Il ciclone politico-giudiziario che ha sconvolto il nostro Paese durante l’ultimo decennio, nel mettere a nudo l’oceanica profondità della corruzione, ha anche rivelato aspetti paradossali e allarmanti della giustizia italiana: un ingranaggio inefficiente e pigro che, all’occasione, si rivela sollecito e terribile quando sottopone al calvario processuale cittadini innocenti, usa il carcere preventivo per ottenere confessioni e delazioni, condanna alla gogna gli indagati. Un ingranaggio che può essere usato per stritolare nelle sue maglie gli avversari politici e i loro partiti.
Tali aberrazioni non possono imputarsi solo alla faziosità politica o al delirio di onnipotenza di alcuni magistrati, ma hanno radici nella legislazione e nella cultura giuridica che le rendono possibili.
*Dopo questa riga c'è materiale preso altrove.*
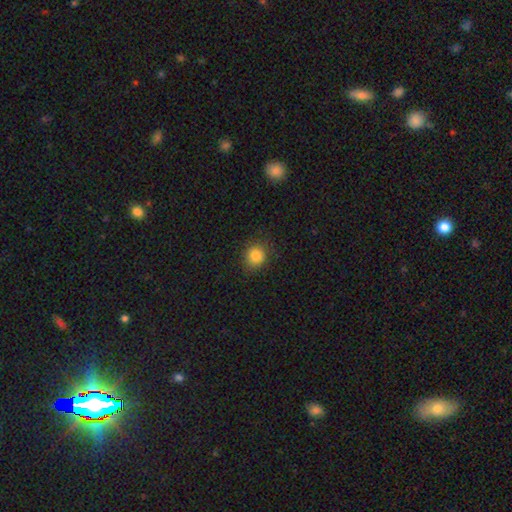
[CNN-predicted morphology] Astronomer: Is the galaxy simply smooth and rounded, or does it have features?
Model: smooth — 84%.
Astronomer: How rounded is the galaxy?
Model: round — 79%.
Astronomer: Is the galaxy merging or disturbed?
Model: none — 84%.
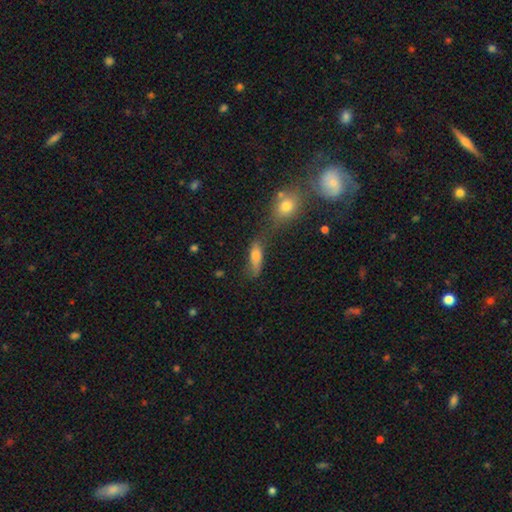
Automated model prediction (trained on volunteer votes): smooth-or-featured: smooth: 72% | featured or disk: 17% | star or artifact: 11%
  how-rounded: in between: 54% | cigar-shaped: 40% | round: 6%
  merging: none: 50% | merger: 21% | minor disturbance: 20% | major disturbance: 10%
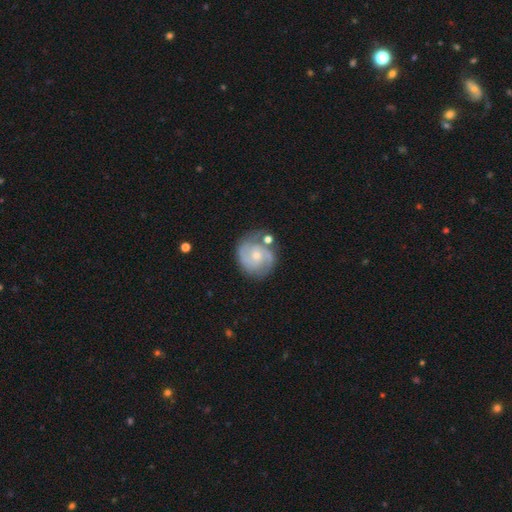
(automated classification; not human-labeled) Smooth or featured? Predicted: featured or disk (p=0.81). Edge-on disk? Predicted: no (p=0.98). Bar? Predicted: no (p=0.65). Spiral arms? Predicted: yes (p=0.95). Spiral winding? Predicted: medium (p=0.46). Spiral arm count? Predicted: 2 (p=0.75). Bulge size? Predicted: small (p=0.56). Merging? Predicted: none (p=0.67).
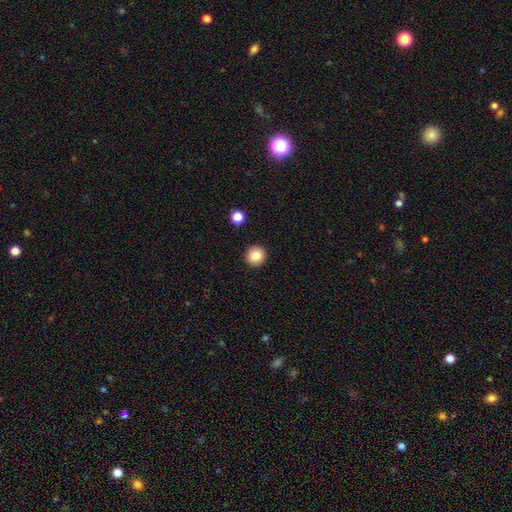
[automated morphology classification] Q: Smooth or featured?
A: smooth (84%); runner-up: star or artifact (10%)
Q: How rounded?
A: round (94%); runner-up: in between (5%)
Q: Merging?
A: none (93%); runner-up: minor disturbance (4%)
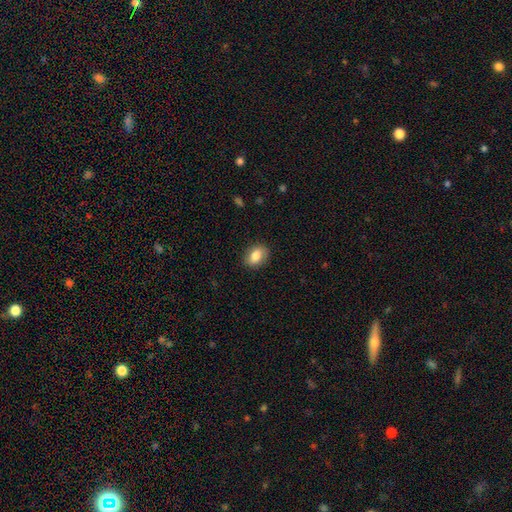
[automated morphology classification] A smooth galaxy with no disk features (83%) that is in between round and cigar-shaped (76%).

Vote fractions:
- Smooth or featured? smooth: 83% / featured or disk: 10% / star or artifact: 8%
- How rounded? in between: 76% / round: 22% / cigar-shaped: 1%
- Merging? none: 86% / minor disturbance: 10% / major disturbance: 3% / merger: 1%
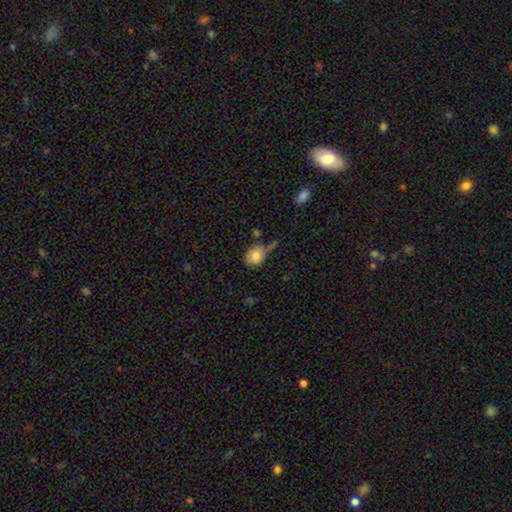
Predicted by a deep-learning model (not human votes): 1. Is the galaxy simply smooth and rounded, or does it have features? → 80% smooth, 12% featured or disk, 8% star or artifact.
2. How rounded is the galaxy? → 53% round, 45% in between, 1% cigar-shaped.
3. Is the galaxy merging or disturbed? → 45% none, 28% minor disturbance, 14% major disturbance, 13% merger.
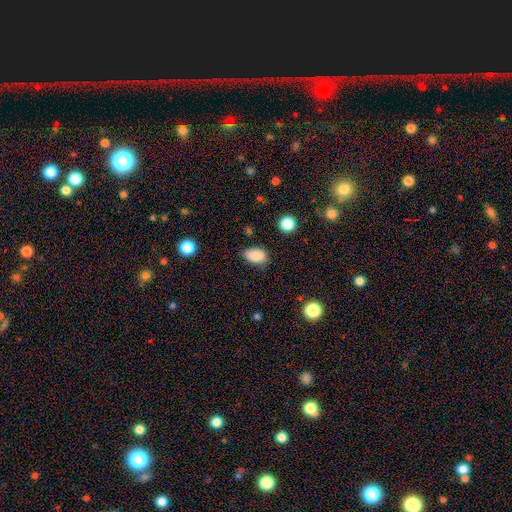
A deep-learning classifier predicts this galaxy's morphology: Smooth or featured: smooth — 87% (star or artifact — 9%)
How rounded: in between — 89% (round — 10%)
Merging: none — 73% (minor disturbance — 21%)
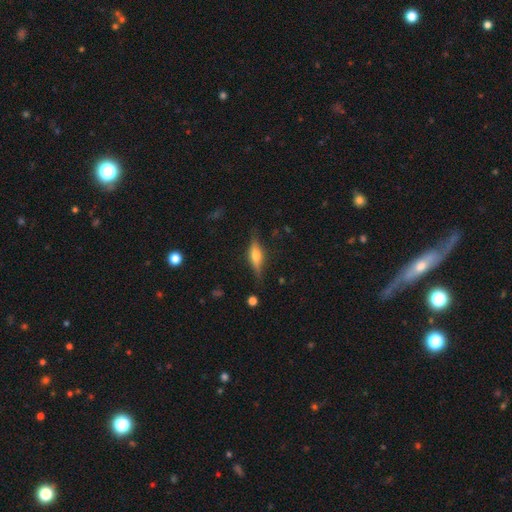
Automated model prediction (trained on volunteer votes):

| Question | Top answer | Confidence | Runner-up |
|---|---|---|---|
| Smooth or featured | featured or disk | 55% | smooth (37%) |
L’analisi di Giancarlo Bagarotto – tanto più significativa in quanto “autoanalisi” di un alto magistrato che ha vissuto dall’interno i problemi della giustizia – esplora le cause prossime e remote dell’attuale crisi e delinea un progetto fortemente innovativo che coniuga l’indipendenza del giudice con l’efficienza della giustizia, scardinando gli inveterati tabù dell’autogoverno del Csm e della carriera dei magistrati.